Discuss: "Gazing at her father's photograph, Belle had tried but simply could not imagine a beautiful little girl like Alice looking at the nineteen-year-old Bob Wright and thinking, My hero! Not with Bob's bland, boyish face and his dreadful little chin, which looked so much worse now that he was wearing that big full mustache! Belle could hardly stand to be int he same room with him these days, given the amount of sheer physical effort required not to cringe." (p. 162)

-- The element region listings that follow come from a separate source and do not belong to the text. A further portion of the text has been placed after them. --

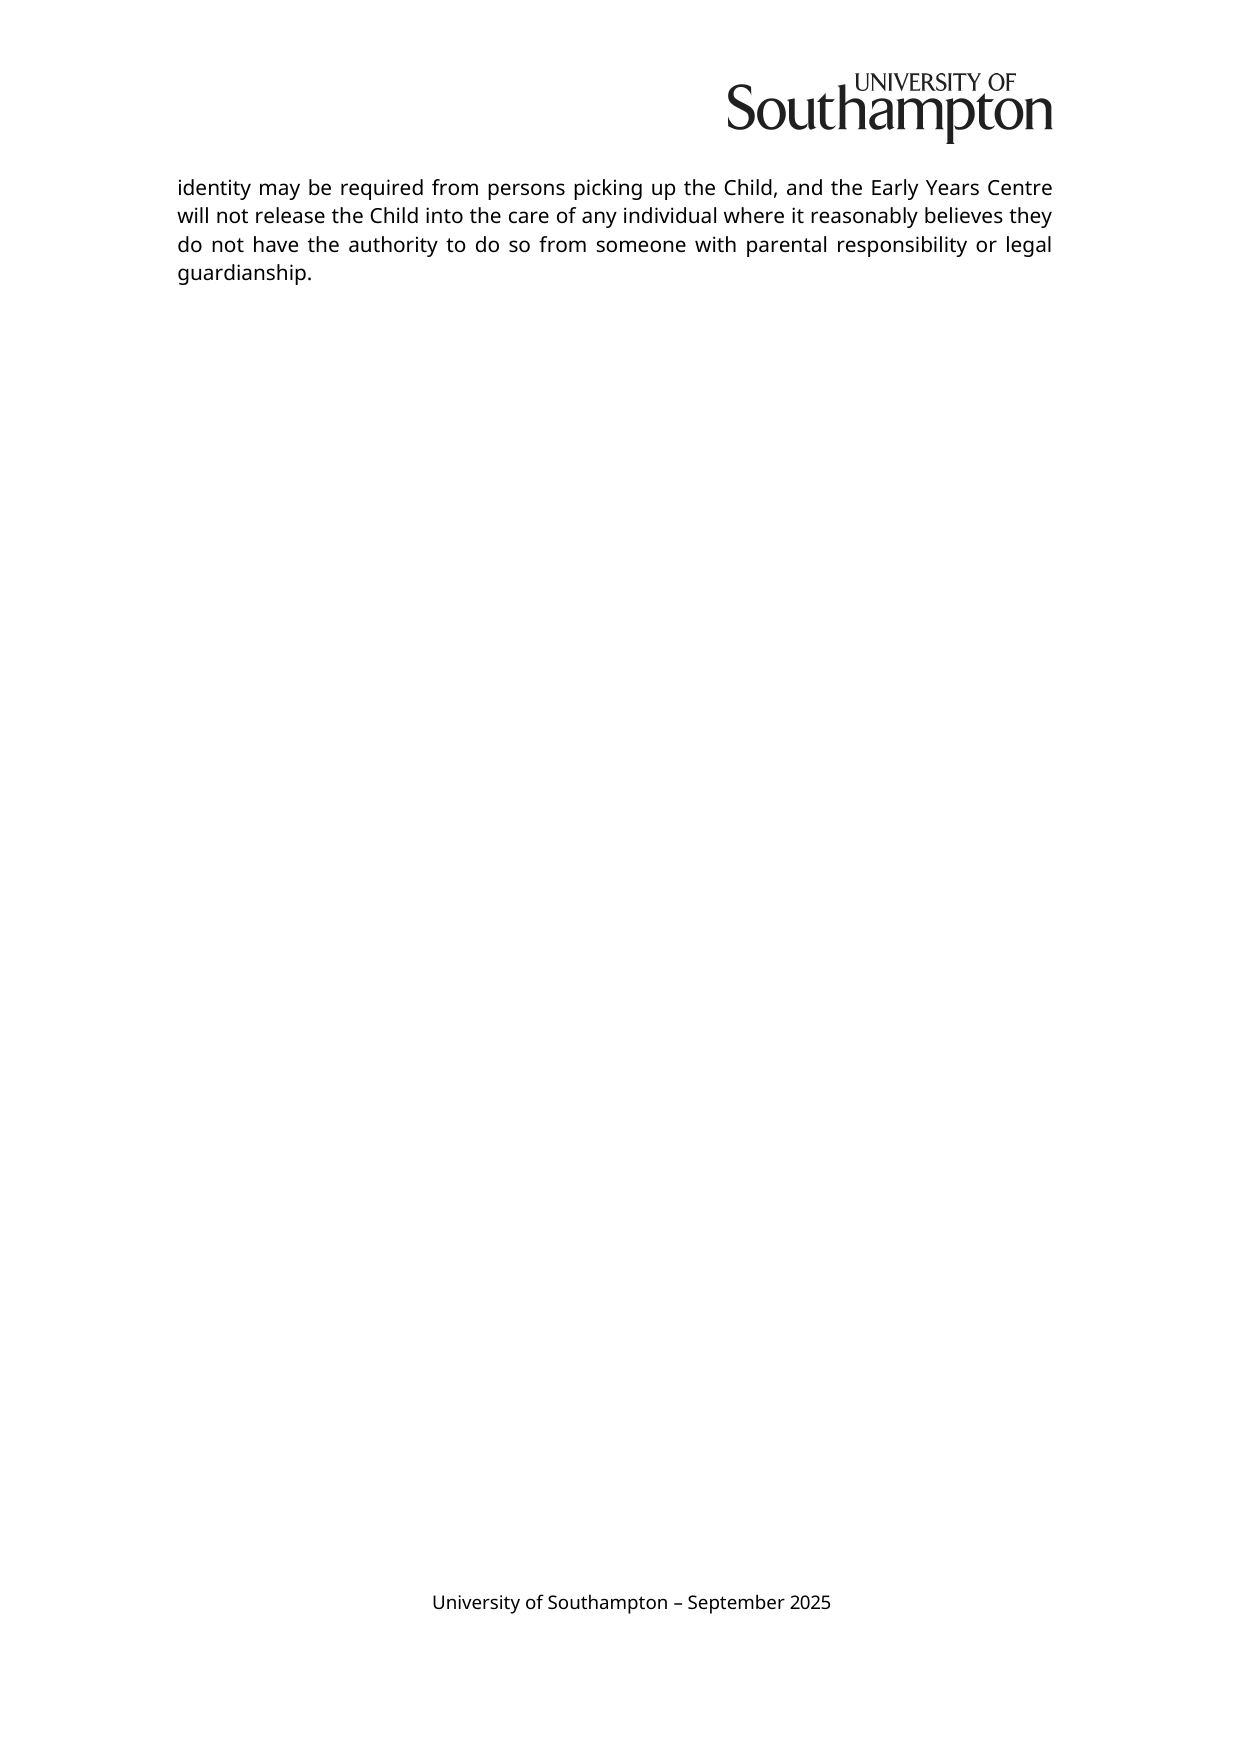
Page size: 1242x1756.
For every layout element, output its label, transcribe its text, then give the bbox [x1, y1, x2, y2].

list identity may be required from persons picking up the Child, and the Early Years Centre will not release the Child into the care of any individual where it reasonably believes they do not have the authority to do so from someone with parental responsibility or legal guardianship. [102, 173, 1054, 287]
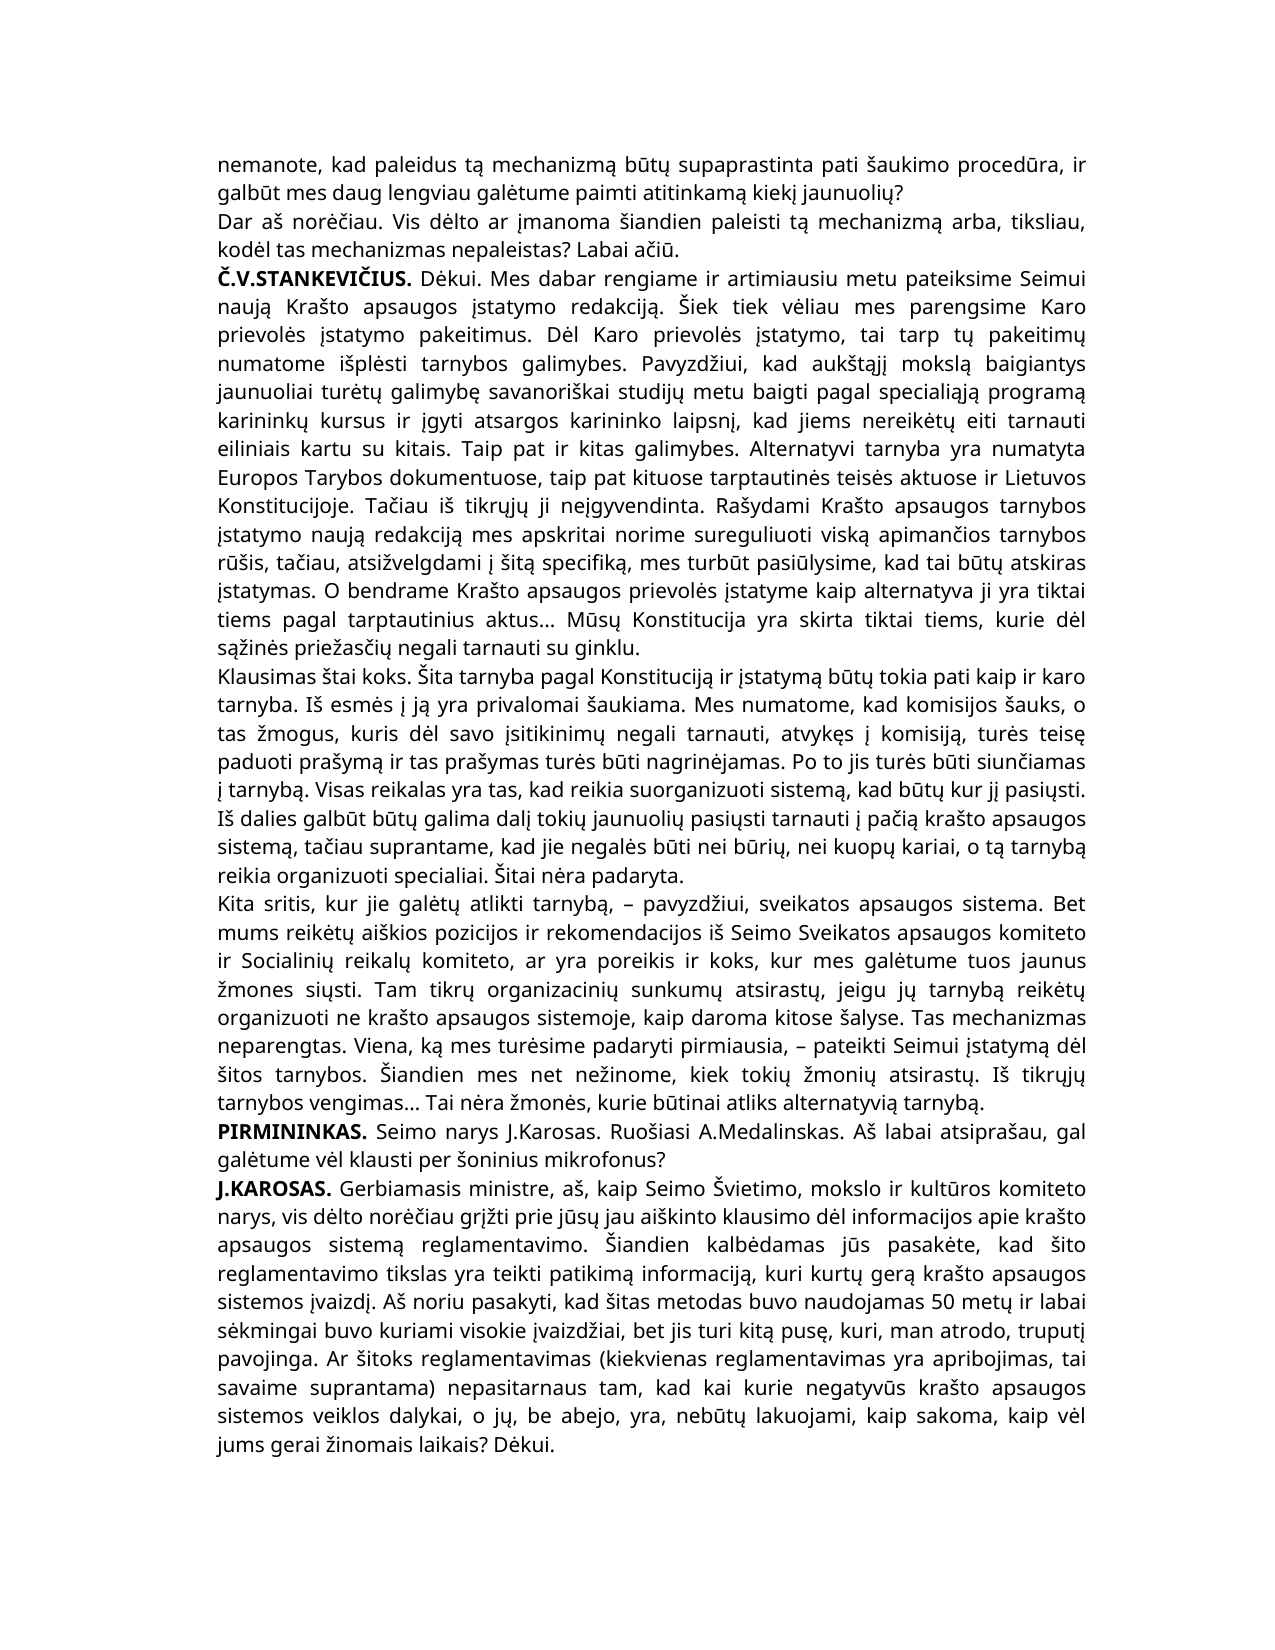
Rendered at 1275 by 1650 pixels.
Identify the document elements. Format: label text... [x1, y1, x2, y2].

text PIRMININKAS. Seimo narys J.Karosas. Ruošiasi A.Medalinskas. Aš labai atsiprašau, gal galėtume vėl klausti per šoninius mikrofonus? [217, 1117, 1087, 1174]
text J.KAROSAS. Gerbiamasis ministre, aš, kaip Seimo Švietimo, mokslo ir kultūros komiteto narys, vis dėlto norėčiau grįžti prie jūsų jau aiškinto klausimo dėl informacijos apie krašto apsaugos sistemą reglamentavimo. Šiandien kalbėdamas jūs pasakėte, kad šito reglamentavimo tikslas yra teikti patikimą informaciją, kuri kurtų gerą krašto apsaugos sistemos įvaizdį. Aš noriu pasakyti, kad šitas metodas buvo naudojamas 50 metų ir labai sėkmingai buvo kuriami visokie įvaizdžiai, bet jis turi kitą pusę, kuri, man atrodo, truputį pavojinga. Ar šitoks reglamentavimas (kiekvienas reglamentavimas yra apribojimas, tai savaime suprantama) nepasitarnaus tam, kad kai kurie negatyvūs krašto apsaugos sistemos veiklos dalykai, o jų, be abejo, yra, nebūtų lakuojami, kaip sakoma, kaip vėl jums gerai žinomais laikais? Dėkui. [217, 1174, 1087, 1458]
text Dar aš norėčiau. Vis dėlto ar įmanoma šiandien paleisti tą mechanizmą arba, tiksliau, kodėl tas mechanizmas nepaleistas? Labai ačiū. [217, 207, 1087, 264]
text nemanote, kad paleidus tą mechanizmą būtų supaprastinta pati šaukimo procedūra, ir galbūt mes daug lengviau galėtume paimti atitinkamą kiekį jaunuolių? [217, 150, 1087, 207]
text Kita sritis, kur jie galėtų atlikti tarnybą, – pavyzdžiui, sveikatos apsaugos sistema. Bet mums reikėtų aiškios pozicijos ir rekomendacijos iš Seimo Sveikatos apsaugos komiteto ir Socialinių reikalų komiteto, ar yra poreikis ir koks, kur mes galėtume tuos jaunus žmones siųsti. Tam tikrų organizacinių sunkumų atsirastų, jeigu jų tarnybą reikėtų organizuoti ne krašto apsaugos sistemoje, kaip daroma kitose šalyse. Tas mechanizmas neparengtas. Viena, ką mes turėsime padaryti pirmiausia, – pateikti Seimui įstatymą dėl šitos tarnybos. Šiandien mes net nežinome, kiek tokių žmonių atsirastų. Iš tikrųjų tarnybos vengimas… Tai nėra žmonės, kurie būtinai atliks alternatyvią tarnybą. [217, 889, 1087, 1117]
text Č.V.STANKEVIČIUS. Dėkui. Mes dabar rengiame ir artimiausiu metu pateiksime Seimui naują Krašto apsaugos įstatymo redakciją. Šiek tiek vėliau mes parengsime Karo prievolės įstatymo pakeitimus. Dėl Karo prievolės įstatymo, tai tarp tų pakeitimų numatome išplėsti tarnybos galimybes. Pavyzdžiui, kad aukštąjį mokslą baigiantys jaunuoliai turėtų galimybę savanoriškai studijų metu baigti pagal specialiąją programą karininkų kursus ir įgyti atsargos karininko laipsnį, kad jiems nereikėtų eiti tarnauti eiliniais kartu su kitais. Taip pat ir kitas galimybes. Alternatyvi tarnyba yra numatyta Europos Tarybos dokumentuose, taip pat kituose tarptautinės teisės aktuose ir Lietuvos Konstitucijoje. Tačiau iš tikrųjų ji neįgyvendinta. Rašydami Krašto apsaugos tarnybos įstatymo naują redakciją mes apskritai norime sureguliuoti viską apimančios tarnybos rūšis, tačiau, atsižvelgdami į šitą specifiką, mes turbūt pasiūlysime, kad tai būtų atskiras įstatymas. O bendrame Krašto apsaugos prievolės įstatyme kaip alternatyva ji yra tiktai tiems pagal tarptautinius aktus... Mūsų Konstitucija yra skirta tiktai tiems, kurie dėl sąžinės priežasčių negali tarnauti su ginklu. [217, 264, 1087, 662]
text Klausimas štai koks. Šita tarnyba pagal Konstituciją ir įstatymą būtų tokia pati kaip ir karo tarnyba. Iš esmės į ją yra privalomai šaukiama. Mes numatome, kad komisijos šauks, o tas žmogus, kuris dėl savo įsitikinimų negali tarnauti, atvykęs į komisiją, turės teisę paduoti prašymą ir tas prašymas turės būti nagrinėjamas. Po to jis turės būti siunčiamas į tarnybą. Visas reikalas yra tas, kad reikia suorganizuoti sistemą, kad būtų kur jį pasiųsti. Iš dalies galbūt būtų galima dalį tokių jaunuolių pasiųsti tarnauti į pačią krašto apsaugos sistemą, tačiau suprantame, kad jie negalės būti nei būrių, nei kuopų kariai, o tą tarnybą reikia organizuoti specialiai. Šitai nėra padaryta. [217, 662, 1087, 889]
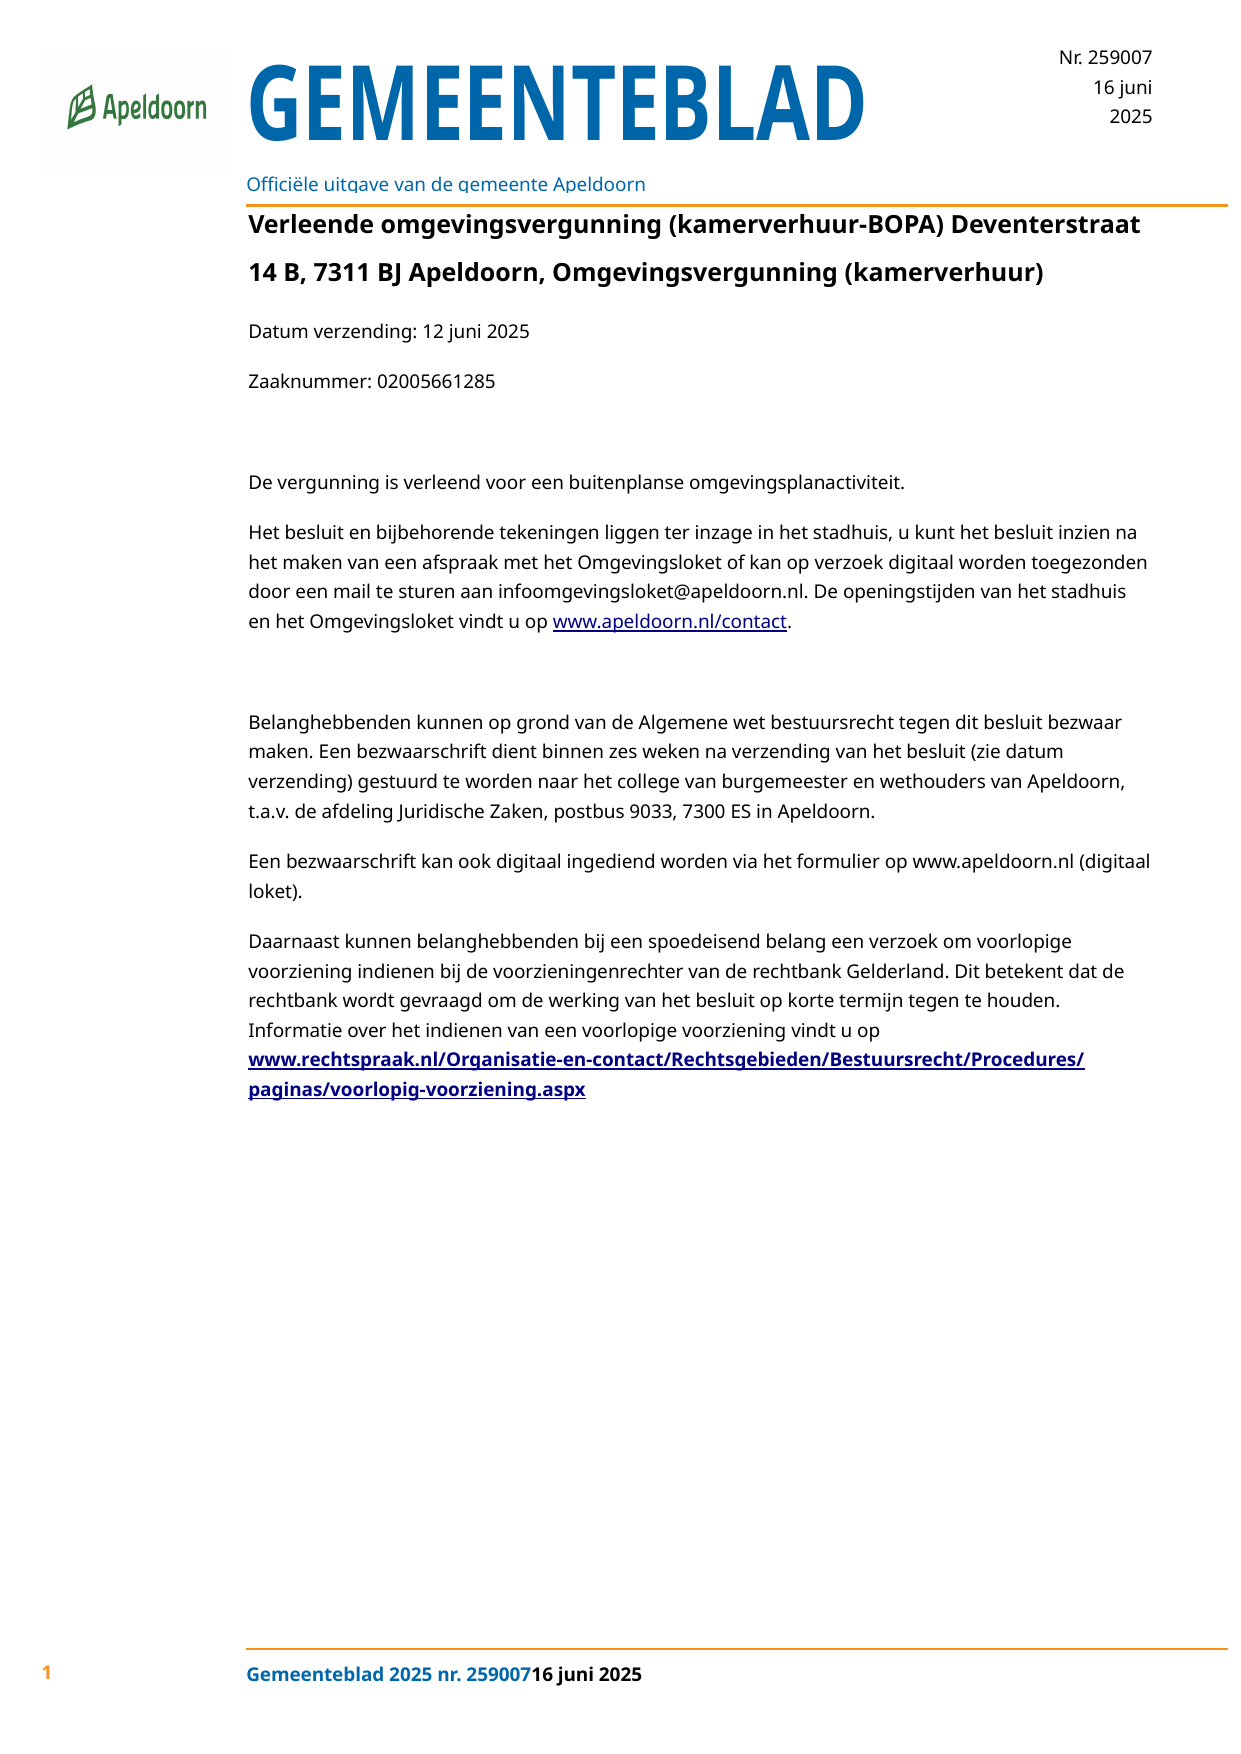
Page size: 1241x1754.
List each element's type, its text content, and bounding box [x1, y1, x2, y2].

text De vergunning is verleend voor een buitenplanse omgevingsplanactiviteit. [248, 469, 1152, 495]
text Een bezwaarschrift kan ook digitaal ingediend worden via het formulier op www.apeldoorn.nl (digitaal loket). [248, 848, 1152, 904]
picture [41, 47, 231, 172]
text Zaaknummer: 02005661285 [248, 368, 1152, 394]
text Daarnaast kunnen belanghebbenden bij een spoedeisend belang een verzoek om voorlopige voorziening indienen bij de voorzieningenrechter van de rechtbank Gelderland. Dit betekent dat de rechtbank wordt gevraagd om de werking van het besluit op korte termijn tegen te houden. Informatie over het indienen van een voorlopige voorziening vindt u op www.rechtspraak.nl/Organisatie-en-contact/Rechtsgebieden/Bestuursrecht/Procedures/paginas/voorlopig-voorziening.aspx [248, 928, 1152, 1102]
text Datum verzending: 12 juni 2025 [248, 318, 1152, 344]
text Het besluit en bijbehorende tekeningen liggen ter inzage in het stadhuis, u kunt het besluit inzien na het maken van een afspraak met het Omgevingsloket of kan op verzoek digitaal worden toegezonden door een mail te sturen aan infoomgevingsloket@apeldoorn.nl. De openingstijden van het stadhuis en het Omgevingsloket vindt u op www.apeldoorn.nl/contact. [248, 519, 1152, 634]
text Belanghebbenden kunnen op grond van de Algemene wet bestuursrecht tegen dit besluit bezwaar maken. Een bezwaarschrift dient binnen zes weken na verzending van het besluit (zie datum verzending) gestuurd te worden naar het college van burgemeester en wethouders van Apeldoorn, t.a.v. de afdeling Juridische Zaken, postbus 9033, 7300 ES in Apeldoorn. [248, 709, 1152, 824]
text Verleende omgevingsvergunning (kamerverhuur-BOPA) Deventerstraat 14 B, 7311 BJ Apeldoorn, Omgevingsvergunning (kamerverhuur) [248, 207, 1152, 288]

Discuss: " 'A necessary evil.' Bessie Earp had heard that hackneyed phrase all her life, and it made her want to spit. Well, which is it? She always wanted to ask. Can something necessary be evil? Can something evil be necessary? // With prostitutes, Necessity claimed, the filthy impulses and ungovernable desires of man would have no other target than respectable women, for prostitution drains away the sins of Christian society, as a sewer carries filth from a city. // Well, then, Bessie wondered, why not treat the girls who do Necessity's ugly work with some respect? Why not give them the small dignity of a ditch digger or a street sweeper? // Because, Evil replied, their own lust is to blame for their degradation. They are unredeemed sinners, these drunkards and drug fiends. As long as they ply their dirty trade their wages will be ill treatment, appalling disease, and short, unhappy lives. // If the doves are soiled, who dirtied them? That's what Bessie wished someone would ask? If the women have fallen, who pushed them? But reformers would go just this far and no farther: lament the sin, but ask no questions. // And so in every city in America, a corrupt farce played out before a respectable audience eager for cautionary tales of female depravity. The police arrested the girls and marched them down public avenues to be stared at by jeering crowds of nice people. Judges levied fines and sent the girls out penniless, with no way to pay for their next meal except go back to whoring. Politicians railed against unrepentant wickedness to win votes. And later that night, all of the bastards - cops, judges, and politicians - were in the house, winking and jovial, collecting their cut of the brothel income and taking some out in trade. // ... // Who could you complain to? To what court did you bring your suit when the judge beat the girl? Who'd jail the extortionist if the chief of police said it was legal for the house to sell liquor one week, drank with your girls the next, and arrested you for it the third? How do you change the laws when the johns can vote but the girls can't?" (p. 170-171)

Question: Do you think Doc fooled as many people as he contrived to fool with his tactics to mask his poor health?

Question: Doc said, "I do not want to spend another minute of whatever I have left bein' scared. I can't carry the fear anymore. Not mine. Not yours. I have to lay that burden down." (p. 228) Was this a good strategy for Doc?

Discuss: "Every one of them has a story, and every story begins with a man who failed her." (p. 250) Agree or disagree?

Question: The writer uses a rather direct style of foreshadowing such as on page 316, "Kate had made him a promise. He held her to it. // Later she would rage at him, at his stupidity and arrogance and pride. She would swear that if she'd known what he intended, she never would have agreed to help." What do you think of this technique? Does it make the fictionalization seem more factual?

Question: "...Schopenhauer's advice. Eat a toad first thing in the morning; the rest of the day will seem pleasurable by comparison." (p. 288) Words to live by?

Question: Were you surprised about Eli Grier and Alice Wright?

Discuss: " 'Flaubert tells us that three things are required for happiness: stupidity, selfishness, and good health. I am,' he told Morgan, 'an unhappy man -' " (p. 344)

Question: When Doc was playing the piano at Bat's Christmas party, who was more selfish:

a) Doc for wanting to die while playing

b) Kate for not wanting Doc to leave her

c) Wyatt for wanting Doc to finish the music

Theme Ideas

Play faro or poker.

In our small, country town in Texas, on the outskirts of a big city, there is an actual Steakhouse and Rodeo establishment. We met in their restaurant to discuss this book.